● **TASK DETAILS**
Return each line of the data below that contains the string "middle".

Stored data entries

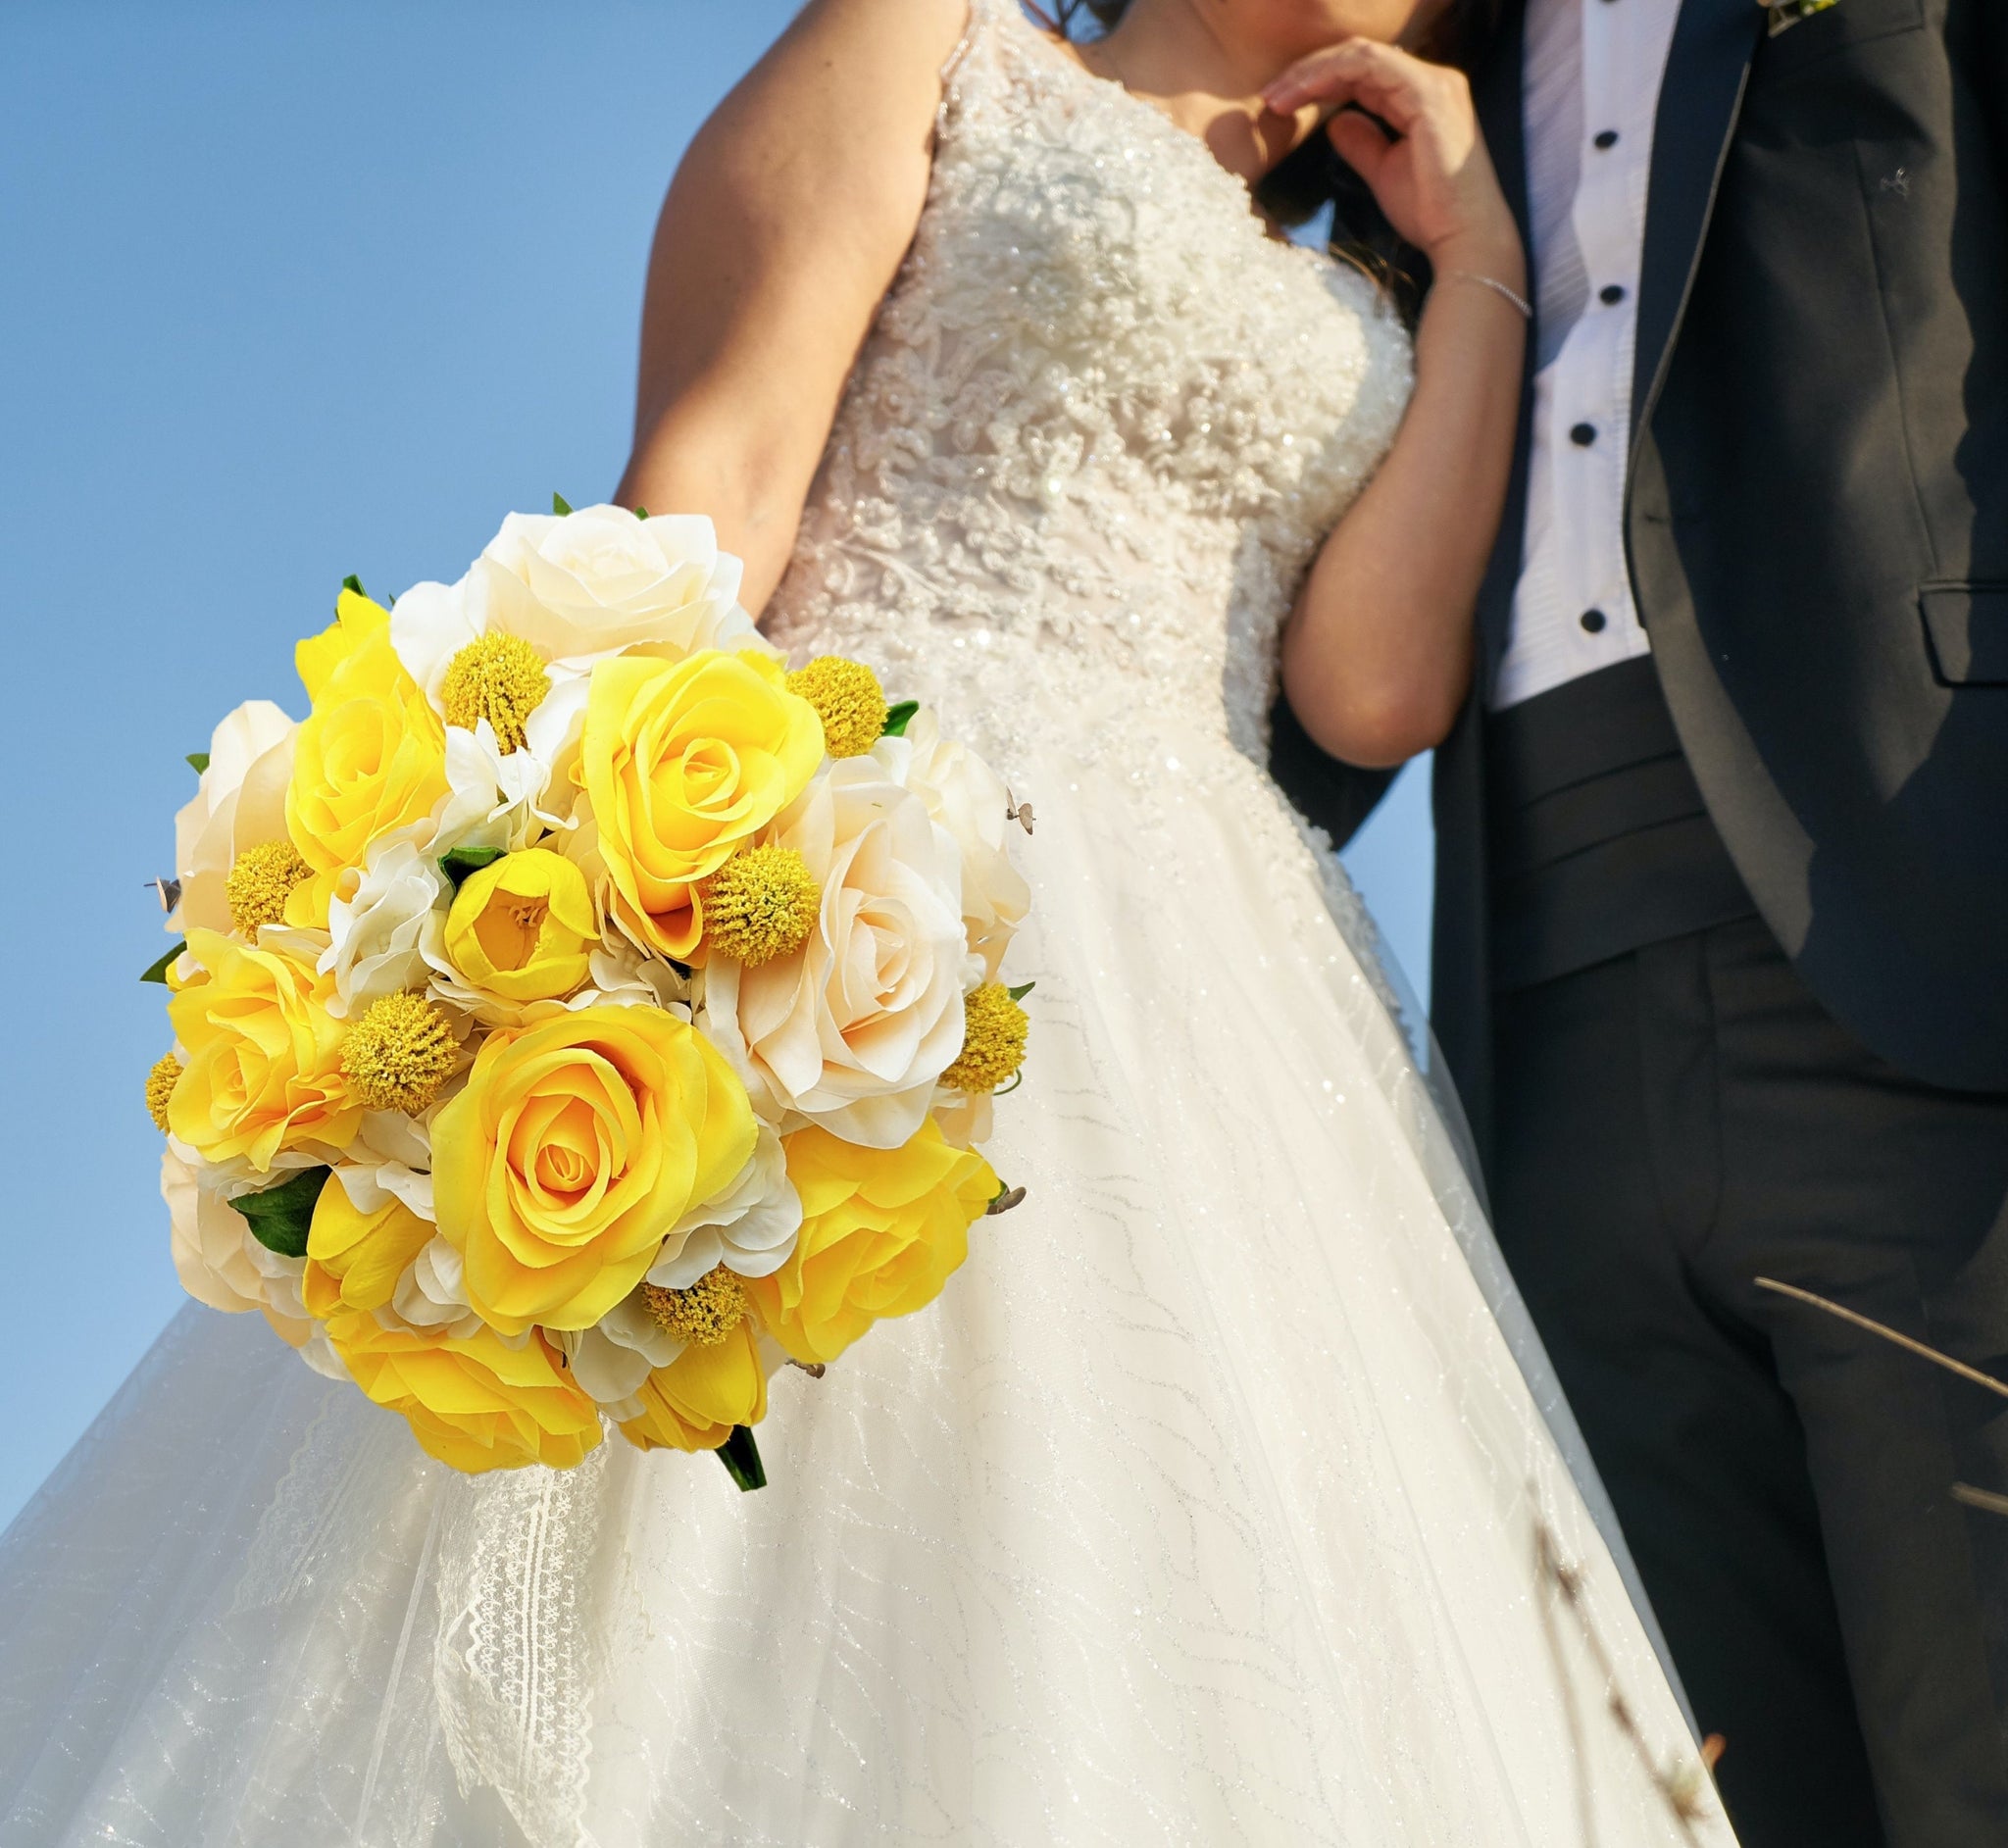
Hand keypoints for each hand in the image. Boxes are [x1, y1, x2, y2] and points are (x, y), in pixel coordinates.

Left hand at [1262, 41, 1521, 280]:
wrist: (1464, 238)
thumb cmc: (1430, 213)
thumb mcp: (1383, 172)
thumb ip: (1361, 143)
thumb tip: (1336, 123)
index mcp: (1422, 95)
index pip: (1363, 72)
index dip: (1318, 82)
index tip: (1279, 105)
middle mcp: (1432, 80)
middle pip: (1358, 57)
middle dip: (1308, 72)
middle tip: (1269, 97)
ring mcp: (1433, 82)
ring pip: (1360, 55)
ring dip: (1312, 72)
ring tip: (1277, 98)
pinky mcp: (1427, 93)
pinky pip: (1370, 66)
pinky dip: (1331, 74)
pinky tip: (1302, 93)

● **RESPONSE TO THIS EXERCISE**
middle mcp: (1432, 80)
middle pip: (1358, 57)
middle dip: (1308, 72)
middle tip: (1269, 97)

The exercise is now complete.